Recent work at the University of Basel has demonstrated that while State-of-the-art AI programs could help support the development of new drugs, they frequently fail when it comes to new proteins that could be of interest for innovative drugs.
Described in a publication in the journal Nature Communications, the team demonstrate that many of these AI models simply memorize patterns rather than understand the physical relationships at play.
Elucidating protein structures has always been a complex endeavor, until recently when machine learning found its way into research. Early models offered simple approaches to calculating how amino acids fold into three-dimensional structures, earning the developers of those early models the 2024 Nobel Prize in Chemistry.

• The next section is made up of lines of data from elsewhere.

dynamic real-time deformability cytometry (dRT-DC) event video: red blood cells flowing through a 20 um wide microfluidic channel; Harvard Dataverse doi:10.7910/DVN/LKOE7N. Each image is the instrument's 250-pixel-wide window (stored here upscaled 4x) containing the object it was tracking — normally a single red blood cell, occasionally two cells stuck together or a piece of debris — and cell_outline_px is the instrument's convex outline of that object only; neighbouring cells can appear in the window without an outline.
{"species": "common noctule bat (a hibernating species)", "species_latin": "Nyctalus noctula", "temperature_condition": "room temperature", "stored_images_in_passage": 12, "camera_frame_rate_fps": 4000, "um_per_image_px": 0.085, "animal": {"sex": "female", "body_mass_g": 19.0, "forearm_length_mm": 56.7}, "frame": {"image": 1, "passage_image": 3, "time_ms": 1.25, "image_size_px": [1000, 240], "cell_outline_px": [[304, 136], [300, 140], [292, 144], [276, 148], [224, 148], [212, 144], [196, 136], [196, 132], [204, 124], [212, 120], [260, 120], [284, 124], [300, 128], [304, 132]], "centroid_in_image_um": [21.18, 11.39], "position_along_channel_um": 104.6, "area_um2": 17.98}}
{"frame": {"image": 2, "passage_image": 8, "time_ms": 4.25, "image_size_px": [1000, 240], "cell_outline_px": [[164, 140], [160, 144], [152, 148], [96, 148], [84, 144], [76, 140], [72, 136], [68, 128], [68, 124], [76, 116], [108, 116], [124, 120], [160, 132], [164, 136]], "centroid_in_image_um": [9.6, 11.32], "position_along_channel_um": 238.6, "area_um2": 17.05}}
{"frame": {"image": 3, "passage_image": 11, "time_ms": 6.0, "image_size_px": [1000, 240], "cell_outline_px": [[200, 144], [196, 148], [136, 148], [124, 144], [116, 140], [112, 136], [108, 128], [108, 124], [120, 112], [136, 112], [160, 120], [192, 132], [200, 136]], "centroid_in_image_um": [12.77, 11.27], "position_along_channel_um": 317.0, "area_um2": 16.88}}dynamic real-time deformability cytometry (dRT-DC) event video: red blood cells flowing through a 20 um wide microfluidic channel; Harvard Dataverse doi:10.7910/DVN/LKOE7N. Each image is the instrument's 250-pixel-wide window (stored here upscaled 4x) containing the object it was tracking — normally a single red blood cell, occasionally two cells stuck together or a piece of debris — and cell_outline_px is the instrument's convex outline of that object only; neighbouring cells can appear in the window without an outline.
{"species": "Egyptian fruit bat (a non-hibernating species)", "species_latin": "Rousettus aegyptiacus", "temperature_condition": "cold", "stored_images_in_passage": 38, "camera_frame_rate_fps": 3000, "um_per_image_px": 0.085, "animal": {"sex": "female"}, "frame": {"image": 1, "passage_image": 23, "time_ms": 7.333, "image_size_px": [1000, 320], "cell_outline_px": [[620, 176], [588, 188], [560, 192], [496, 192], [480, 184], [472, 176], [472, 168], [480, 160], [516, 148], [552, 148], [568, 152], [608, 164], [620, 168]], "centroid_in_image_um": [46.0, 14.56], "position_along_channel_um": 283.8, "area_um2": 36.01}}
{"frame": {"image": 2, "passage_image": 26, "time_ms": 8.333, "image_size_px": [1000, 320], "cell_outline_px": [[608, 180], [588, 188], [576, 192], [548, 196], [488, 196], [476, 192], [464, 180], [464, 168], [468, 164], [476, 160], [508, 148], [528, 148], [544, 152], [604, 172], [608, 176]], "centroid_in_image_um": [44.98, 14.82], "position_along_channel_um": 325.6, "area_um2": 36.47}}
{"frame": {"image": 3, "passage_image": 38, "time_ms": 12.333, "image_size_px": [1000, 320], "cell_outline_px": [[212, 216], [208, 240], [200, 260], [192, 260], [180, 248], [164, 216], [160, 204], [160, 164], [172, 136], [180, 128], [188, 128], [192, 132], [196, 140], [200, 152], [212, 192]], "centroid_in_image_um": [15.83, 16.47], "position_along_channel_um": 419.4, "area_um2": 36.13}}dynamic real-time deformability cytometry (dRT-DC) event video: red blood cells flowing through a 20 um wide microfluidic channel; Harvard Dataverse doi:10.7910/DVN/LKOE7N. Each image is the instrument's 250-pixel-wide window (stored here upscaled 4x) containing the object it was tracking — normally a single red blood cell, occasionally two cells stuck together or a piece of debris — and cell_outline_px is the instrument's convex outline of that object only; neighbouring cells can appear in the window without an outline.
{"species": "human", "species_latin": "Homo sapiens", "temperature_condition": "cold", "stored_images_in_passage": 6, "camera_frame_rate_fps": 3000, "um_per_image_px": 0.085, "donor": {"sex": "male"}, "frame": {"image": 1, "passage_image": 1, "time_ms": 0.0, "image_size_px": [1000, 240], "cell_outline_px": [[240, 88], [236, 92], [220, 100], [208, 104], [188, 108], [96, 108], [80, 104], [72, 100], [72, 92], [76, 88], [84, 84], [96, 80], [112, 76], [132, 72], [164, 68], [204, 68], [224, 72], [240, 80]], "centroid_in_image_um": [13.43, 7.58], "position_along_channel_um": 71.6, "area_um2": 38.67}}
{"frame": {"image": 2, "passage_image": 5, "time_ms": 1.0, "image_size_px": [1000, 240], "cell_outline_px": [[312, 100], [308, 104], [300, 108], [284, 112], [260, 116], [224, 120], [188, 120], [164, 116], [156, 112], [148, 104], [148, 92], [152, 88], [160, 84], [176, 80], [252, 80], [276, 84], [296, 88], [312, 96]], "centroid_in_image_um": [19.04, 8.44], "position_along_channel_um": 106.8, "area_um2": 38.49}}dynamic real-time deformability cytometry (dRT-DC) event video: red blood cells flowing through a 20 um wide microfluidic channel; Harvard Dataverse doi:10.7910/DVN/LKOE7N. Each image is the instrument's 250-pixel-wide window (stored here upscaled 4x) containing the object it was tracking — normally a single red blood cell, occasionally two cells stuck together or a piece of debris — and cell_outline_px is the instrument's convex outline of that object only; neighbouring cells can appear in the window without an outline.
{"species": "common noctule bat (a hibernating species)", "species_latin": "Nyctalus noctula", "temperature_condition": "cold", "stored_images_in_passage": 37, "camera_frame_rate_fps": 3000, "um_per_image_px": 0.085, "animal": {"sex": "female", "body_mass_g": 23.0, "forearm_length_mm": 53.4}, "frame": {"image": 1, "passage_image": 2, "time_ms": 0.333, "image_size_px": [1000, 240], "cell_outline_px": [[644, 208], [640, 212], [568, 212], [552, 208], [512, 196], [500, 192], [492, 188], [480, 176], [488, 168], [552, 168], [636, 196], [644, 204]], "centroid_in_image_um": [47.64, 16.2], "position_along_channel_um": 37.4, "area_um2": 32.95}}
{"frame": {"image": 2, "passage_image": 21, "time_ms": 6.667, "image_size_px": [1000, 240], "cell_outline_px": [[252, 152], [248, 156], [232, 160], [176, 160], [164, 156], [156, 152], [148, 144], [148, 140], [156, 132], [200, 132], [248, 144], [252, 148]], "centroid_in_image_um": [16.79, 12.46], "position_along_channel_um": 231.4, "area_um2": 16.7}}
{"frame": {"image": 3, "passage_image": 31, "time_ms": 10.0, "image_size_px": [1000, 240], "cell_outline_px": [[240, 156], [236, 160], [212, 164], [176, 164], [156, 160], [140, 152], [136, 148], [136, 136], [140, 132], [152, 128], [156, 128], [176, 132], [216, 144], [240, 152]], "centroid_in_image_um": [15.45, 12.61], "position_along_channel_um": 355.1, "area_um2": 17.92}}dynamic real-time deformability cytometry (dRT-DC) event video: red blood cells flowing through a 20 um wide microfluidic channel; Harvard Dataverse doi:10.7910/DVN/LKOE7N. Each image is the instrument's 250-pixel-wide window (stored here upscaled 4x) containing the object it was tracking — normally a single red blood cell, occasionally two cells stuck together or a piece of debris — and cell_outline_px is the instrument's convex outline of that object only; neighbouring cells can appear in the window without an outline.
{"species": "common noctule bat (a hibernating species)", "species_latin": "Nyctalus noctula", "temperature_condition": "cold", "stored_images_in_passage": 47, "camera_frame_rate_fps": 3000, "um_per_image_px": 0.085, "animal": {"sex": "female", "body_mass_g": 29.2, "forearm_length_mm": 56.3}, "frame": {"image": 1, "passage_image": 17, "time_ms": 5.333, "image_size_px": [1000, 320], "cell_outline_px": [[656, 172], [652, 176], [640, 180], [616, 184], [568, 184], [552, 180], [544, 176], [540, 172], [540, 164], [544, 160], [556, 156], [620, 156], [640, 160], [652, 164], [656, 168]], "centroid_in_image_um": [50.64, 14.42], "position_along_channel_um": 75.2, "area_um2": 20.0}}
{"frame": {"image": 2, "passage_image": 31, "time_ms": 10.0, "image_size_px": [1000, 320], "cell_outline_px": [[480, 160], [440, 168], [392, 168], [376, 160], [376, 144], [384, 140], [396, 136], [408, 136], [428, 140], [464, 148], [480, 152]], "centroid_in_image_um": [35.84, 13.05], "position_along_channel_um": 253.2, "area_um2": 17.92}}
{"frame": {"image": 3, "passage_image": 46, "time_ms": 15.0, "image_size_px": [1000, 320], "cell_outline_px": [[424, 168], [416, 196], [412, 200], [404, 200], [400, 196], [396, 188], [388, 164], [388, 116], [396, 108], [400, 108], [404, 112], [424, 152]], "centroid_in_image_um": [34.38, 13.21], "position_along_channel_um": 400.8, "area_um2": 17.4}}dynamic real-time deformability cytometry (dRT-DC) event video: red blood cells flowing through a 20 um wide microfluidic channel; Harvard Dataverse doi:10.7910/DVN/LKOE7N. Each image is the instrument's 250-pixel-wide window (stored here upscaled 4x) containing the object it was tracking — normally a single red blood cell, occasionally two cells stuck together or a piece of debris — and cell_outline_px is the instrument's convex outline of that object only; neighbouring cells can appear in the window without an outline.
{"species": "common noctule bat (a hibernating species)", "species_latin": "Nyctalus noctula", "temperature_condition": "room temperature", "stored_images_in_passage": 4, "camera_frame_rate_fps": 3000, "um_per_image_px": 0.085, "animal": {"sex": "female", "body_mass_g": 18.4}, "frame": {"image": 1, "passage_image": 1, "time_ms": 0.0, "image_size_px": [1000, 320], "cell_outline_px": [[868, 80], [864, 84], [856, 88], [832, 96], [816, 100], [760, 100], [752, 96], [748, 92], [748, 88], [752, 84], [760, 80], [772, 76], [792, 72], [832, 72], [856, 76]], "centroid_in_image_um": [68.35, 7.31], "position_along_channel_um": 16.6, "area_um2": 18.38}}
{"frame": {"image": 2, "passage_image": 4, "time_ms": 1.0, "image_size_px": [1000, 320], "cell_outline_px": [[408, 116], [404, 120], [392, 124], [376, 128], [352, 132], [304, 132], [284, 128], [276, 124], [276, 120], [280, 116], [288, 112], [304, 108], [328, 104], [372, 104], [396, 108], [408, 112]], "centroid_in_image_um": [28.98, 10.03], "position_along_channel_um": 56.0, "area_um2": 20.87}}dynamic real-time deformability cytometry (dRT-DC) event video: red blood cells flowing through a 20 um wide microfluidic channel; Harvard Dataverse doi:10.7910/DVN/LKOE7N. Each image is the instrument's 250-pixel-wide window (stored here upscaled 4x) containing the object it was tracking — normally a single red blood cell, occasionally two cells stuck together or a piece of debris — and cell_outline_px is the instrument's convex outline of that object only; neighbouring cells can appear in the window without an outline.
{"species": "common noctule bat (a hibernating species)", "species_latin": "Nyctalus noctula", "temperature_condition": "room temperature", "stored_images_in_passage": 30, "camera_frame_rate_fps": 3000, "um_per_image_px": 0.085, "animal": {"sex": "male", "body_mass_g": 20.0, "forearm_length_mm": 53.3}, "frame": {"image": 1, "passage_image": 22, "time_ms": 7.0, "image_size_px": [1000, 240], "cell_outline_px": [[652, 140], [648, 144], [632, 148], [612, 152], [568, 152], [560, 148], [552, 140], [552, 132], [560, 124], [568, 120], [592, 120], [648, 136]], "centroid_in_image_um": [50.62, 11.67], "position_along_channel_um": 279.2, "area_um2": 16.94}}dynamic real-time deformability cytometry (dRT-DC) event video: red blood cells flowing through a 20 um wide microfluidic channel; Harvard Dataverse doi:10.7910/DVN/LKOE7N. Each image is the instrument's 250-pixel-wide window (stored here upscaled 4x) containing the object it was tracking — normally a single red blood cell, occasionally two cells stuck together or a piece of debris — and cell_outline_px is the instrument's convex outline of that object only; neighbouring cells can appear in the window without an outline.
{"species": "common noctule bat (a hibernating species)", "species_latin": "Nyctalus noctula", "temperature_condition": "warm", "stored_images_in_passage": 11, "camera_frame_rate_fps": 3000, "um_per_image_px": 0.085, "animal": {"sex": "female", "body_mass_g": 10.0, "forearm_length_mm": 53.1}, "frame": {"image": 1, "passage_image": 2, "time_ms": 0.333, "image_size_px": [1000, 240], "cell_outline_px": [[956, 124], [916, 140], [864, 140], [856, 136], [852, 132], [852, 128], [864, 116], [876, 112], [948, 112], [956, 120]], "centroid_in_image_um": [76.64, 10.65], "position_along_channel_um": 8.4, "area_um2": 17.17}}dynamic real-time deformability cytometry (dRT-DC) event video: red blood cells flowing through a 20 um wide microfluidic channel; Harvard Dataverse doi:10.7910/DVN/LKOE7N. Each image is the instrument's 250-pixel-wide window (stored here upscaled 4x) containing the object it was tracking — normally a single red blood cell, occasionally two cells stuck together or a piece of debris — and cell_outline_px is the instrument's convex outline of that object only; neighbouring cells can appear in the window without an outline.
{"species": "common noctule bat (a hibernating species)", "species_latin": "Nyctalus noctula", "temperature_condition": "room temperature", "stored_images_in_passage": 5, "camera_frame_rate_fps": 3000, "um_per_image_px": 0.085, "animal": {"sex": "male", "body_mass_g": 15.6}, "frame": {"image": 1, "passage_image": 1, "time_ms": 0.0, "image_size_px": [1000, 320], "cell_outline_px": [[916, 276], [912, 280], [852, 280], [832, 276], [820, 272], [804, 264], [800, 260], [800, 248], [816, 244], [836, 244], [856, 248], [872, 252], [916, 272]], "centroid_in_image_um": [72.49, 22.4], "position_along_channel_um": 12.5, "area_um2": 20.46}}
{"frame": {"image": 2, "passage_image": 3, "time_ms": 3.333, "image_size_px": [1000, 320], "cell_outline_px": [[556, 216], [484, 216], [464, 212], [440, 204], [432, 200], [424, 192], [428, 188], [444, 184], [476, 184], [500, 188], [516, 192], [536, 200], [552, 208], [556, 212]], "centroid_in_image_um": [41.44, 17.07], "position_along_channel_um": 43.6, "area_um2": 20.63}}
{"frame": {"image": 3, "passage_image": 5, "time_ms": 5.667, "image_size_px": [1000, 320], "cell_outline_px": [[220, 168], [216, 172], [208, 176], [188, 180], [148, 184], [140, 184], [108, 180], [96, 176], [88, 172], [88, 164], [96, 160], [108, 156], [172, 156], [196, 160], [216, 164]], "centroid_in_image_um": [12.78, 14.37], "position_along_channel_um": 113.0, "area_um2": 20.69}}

More recent iterations of these models go further, offering insights into how target proteins will interact with other molecules. "This possibility of predicting the structure of proteins together with a ligand is invaluable for drug development," said Professor Markus Lill from the University of Basel.
However, Lill and his team were puzzled by the claimed high success rates of these models, especially given that only around 100,000 elucidated protein structures paired with their ligands are even available to train these models. "We wanted to find out whether these AI models really learn the basics of physical chemistry using the training data and apply them correctly," says Lill.
During their testing, the team modified the amino acid sequence of hundreds of sample proteins in a way which would exhibit entirely different charge distributions at their ligand binding sites or even blocking them entirely. Despite these changes, the AI models predicted the same complex structure as if binding were still possible. The team pursued a similar approach with ligands, finding the AI models behaved in the same way.
Additionally, the team also found that the models were particularly challenged if proteins did not show any similarity to those in the training data sets. "When they see something completely new, they quickly fall short, but that is precisely where the key to new drugs lies," emphasizes Lill.
The team emphasize that AI models should therefore be viewed with caution when used for drug development, pointing out that experiments or computer-aided analysis will still be critical to validate any AI model predictions.
"The better solution would be to integrate the physicochemical laws into future AI models," Lill concluded.